Last night’s Democratic Presidential debate had to register joyous excitement within the ranks of Gun-control Nation because the candidates spent 15 minutes trotting out their various ideas about how to reduce violence caused by guns. Remember when gun control was verboten as a campaign issue on the Democratic side?  Ain’t true no more, that’s for sure.

              Booker rolled out his plan for national gun licensing, Warren admitted to voting for an assault-rifle ban, Castro said he had no problem with some gun buybacks, on and on. Where they all come down on the same side, however, is restoring CDC gun-research funding, an item that has been stripped from the CDC budget every year since 1997, but which this year has been stuck back into the House version of the budget to the tune of $50 mil.
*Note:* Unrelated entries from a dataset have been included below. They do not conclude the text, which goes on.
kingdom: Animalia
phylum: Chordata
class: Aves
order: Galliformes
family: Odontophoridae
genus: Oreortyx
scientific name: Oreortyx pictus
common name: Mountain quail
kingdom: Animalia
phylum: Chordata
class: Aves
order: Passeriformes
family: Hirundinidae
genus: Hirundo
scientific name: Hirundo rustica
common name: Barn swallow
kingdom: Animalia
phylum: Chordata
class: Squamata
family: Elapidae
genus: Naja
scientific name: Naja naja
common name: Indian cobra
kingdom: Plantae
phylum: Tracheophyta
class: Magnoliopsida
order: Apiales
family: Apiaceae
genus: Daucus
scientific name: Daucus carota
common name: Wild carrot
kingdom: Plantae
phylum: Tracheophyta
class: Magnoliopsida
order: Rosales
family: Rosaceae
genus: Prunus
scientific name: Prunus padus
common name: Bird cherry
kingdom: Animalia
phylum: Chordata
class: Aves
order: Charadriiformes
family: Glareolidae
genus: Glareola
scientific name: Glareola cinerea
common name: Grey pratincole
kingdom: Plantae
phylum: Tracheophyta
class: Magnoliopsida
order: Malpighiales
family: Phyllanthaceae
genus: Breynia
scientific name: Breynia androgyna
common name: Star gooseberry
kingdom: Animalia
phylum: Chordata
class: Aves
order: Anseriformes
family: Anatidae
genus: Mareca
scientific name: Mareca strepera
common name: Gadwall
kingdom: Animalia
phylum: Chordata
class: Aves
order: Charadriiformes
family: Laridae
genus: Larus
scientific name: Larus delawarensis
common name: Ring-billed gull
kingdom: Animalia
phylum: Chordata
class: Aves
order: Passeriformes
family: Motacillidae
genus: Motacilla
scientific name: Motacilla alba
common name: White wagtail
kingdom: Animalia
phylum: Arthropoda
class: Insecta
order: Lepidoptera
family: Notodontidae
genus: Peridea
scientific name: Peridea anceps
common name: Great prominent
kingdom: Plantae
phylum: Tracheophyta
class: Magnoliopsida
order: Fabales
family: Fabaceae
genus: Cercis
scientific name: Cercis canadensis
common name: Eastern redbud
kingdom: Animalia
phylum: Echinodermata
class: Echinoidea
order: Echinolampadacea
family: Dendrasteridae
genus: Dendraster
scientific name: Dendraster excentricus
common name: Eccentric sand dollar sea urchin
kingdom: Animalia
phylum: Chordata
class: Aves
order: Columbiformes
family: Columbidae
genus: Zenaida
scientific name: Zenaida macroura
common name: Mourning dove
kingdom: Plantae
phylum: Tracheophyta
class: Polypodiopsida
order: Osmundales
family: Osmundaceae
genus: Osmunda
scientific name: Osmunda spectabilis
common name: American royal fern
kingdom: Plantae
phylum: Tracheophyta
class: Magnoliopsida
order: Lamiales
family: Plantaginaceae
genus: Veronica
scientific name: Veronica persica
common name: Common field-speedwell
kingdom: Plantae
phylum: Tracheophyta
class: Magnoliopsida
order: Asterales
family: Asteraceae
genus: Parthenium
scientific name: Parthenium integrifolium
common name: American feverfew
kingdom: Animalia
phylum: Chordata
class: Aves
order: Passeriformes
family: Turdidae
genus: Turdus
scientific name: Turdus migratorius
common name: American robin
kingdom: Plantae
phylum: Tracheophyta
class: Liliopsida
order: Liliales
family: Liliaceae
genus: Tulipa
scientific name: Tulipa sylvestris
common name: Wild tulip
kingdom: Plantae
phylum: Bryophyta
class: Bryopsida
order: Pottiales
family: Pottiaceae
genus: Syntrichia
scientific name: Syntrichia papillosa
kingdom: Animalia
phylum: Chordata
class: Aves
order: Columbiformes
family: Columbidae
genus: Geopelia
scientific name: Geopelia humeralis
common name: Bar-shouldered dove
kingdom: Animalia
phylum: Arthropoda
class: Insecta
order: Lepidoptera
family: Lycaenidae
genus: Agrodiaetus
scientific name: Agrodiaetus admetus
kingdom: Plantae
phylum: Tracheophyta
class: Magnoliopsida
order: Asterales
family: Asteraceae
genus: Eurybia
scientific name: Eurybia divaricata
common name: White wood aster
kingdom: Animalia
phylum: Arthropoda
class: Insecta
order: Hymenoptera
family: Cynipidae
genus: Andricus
              Before I say what I am about to say, let me make it perfectly clear that I have no problem with research being done on any health issue, particularly an issue which results in more than 125,000 fatal and non-fatal injuries every year. But let me also make it clear that while my Ph.D. research was on economic history, not gun violence, I know a little bit about the requirements for conducting academic research, and certain requirements remain true whether the research covers gun violence or the 16th-century origins of capitalism, which happened to be my field.

              Those requirements include the following: (1). The data used for the research must be valid and must be directly relevant to the topic at hand; (2). The problem being solved must be defined by its importance to the specific field of inquiry, not by whether data exists which can be properly used.  Unfortunately, much of the research which comes out of the public health research community on gun violence doesn’t meet either of those requirements, and this is not because there hasn’t been enough research money to go around.

              Public health gun researchers love to talk about their work as a contribution to the ‘epidemiology’ of gun violence, you can find this nomenclature in the work of leading gun-violence scholars here. Now I always thought that the term ‘epidemiology’ means that one identifies a threat to health, figures out how it spreads from host to host, and then figures out how to immunize or protect the not-yet-infected population from contracting the disease. But in the case of gun violence, the disease doesn’t spread from victim to victim, the disease is caused because someone picks up a gun and shoots themselves or someone else. And we can’t study this population because either they are not about to admit what they have done, or in the case of suicide, they happen to be dead. That’s a big problem with guns. The rate of fatal injury is much higher than what happens if you fall off your bike.

              Virtually all the gun-violence research published since the CDC ban took effect is based either on CDC injury data which covers the victims of gun violence who do not play a primary role in the spread of this disease, or is based on telephone surveys which, by definition, exclude participation by the shooters themselves.  Does it really matter that most gun owners support background checks for secondary gun transfers when these same gun owners have little, if any direct responsibility for the violence caused by guns?   Our friend Philip Cook interviewed an incarcerated population about how and why they carried guns, but he wasn’t about to ask them to explain the circumstances in which they actually used a gun.

              I hope CDC gun research starts up again so that my friends in the gun research community receive the financial resources they deserve. If they do, then they need to figure out how and why less than five percent of the people who commit violent assaults each year use a gun. And that’s not going to change no matter how many laws we pass to regulate the behavior of law-abiding folks who own guns.